Half-bidden, a rose appears in his hand. The half-forgotten sensation of transformation submerges him. For a second, he is in Serena's mind, and filling it is the memory of a dark night sky eclipsed by a vast full moon eclipsed by his own face, eyes averted, as the echo of her question fades in the night air. "Do you love me?" And he hears, and their thoughts are mixed so that he does not know if it is her thinking or him that she shouldn't have had to ask. I should have been able to kno –

Then their minds are apart, he is in a tuxedo and shoes that are looser than he remembers, and he is hurling a single, razor-sharp red rose through the gray rain at the youma's spinal cord.

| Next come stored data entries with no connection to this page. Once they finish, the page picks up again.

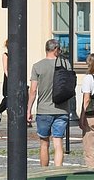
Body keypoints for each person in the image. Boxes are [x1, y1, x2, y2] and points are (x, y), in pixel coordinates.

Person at [27, 38, 71, 169]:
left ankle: (44, 172)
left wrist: (29, 109)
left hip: (44, 110)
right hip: (61, 109)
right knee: (58, 143)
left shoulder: (37, 66)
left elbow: (33, 90)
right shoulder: (65, 64)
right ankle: (57, 172)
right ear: (56, 49)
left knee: (44, 143)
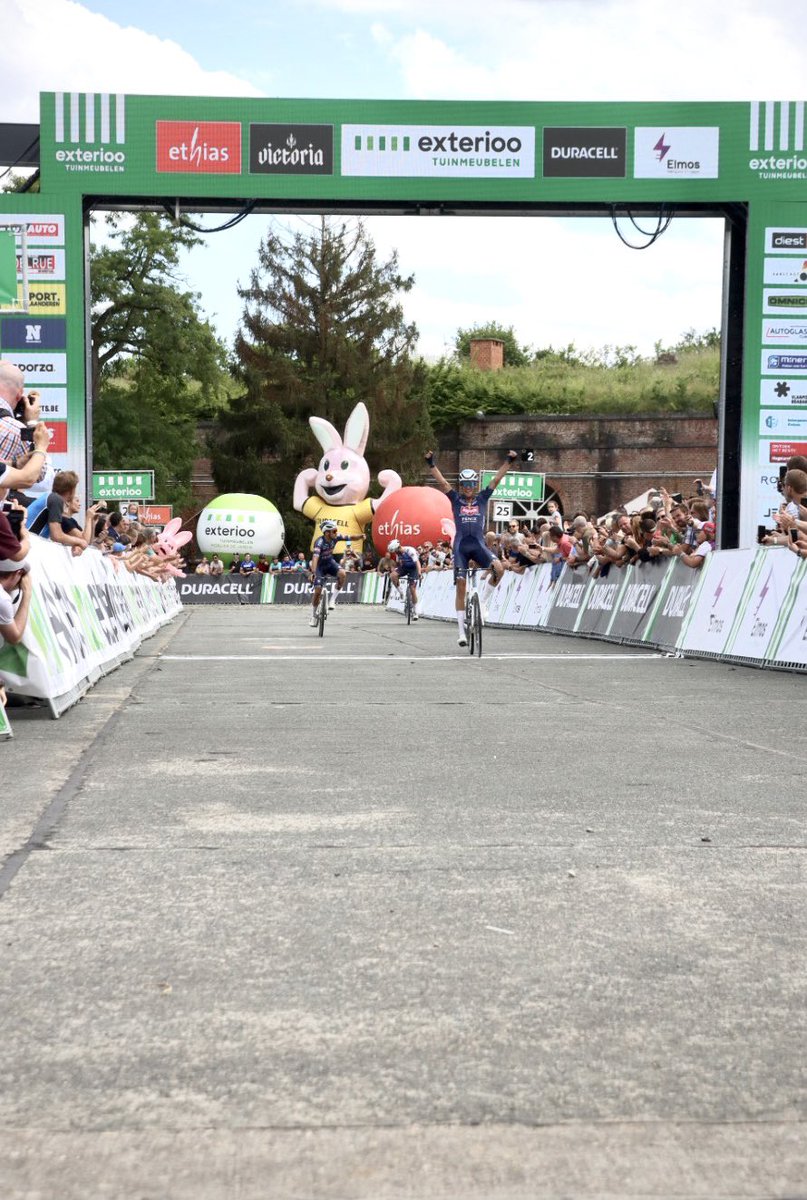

In a burst of ash the youma explodes and crumbles. The rose continues its trajectory through the shower of gray ash to stab deep into the ground. It quivers there like an arrow, stuck fast.

He stares at it.

There is a thump. A splash.

He lifts his eyes from the rose to see Serena on her knees. She is staring at it, too, her fists are clenched and her golden hair is in the mud and her mouth is shaping a name that is not his and she is staring at the rose with eyes that shake with tears.

Not rain.

He hates Galaxia for killing him.

He hates Seiya for seducing Serena.

He hates her for letting him.

Hates her for forgiving him.

Hates her even more for asking him for his forgiveness instead.

But who he hates most of all –

"You weren't there."

– is himself.

There is a man Darien Shields will never forgive.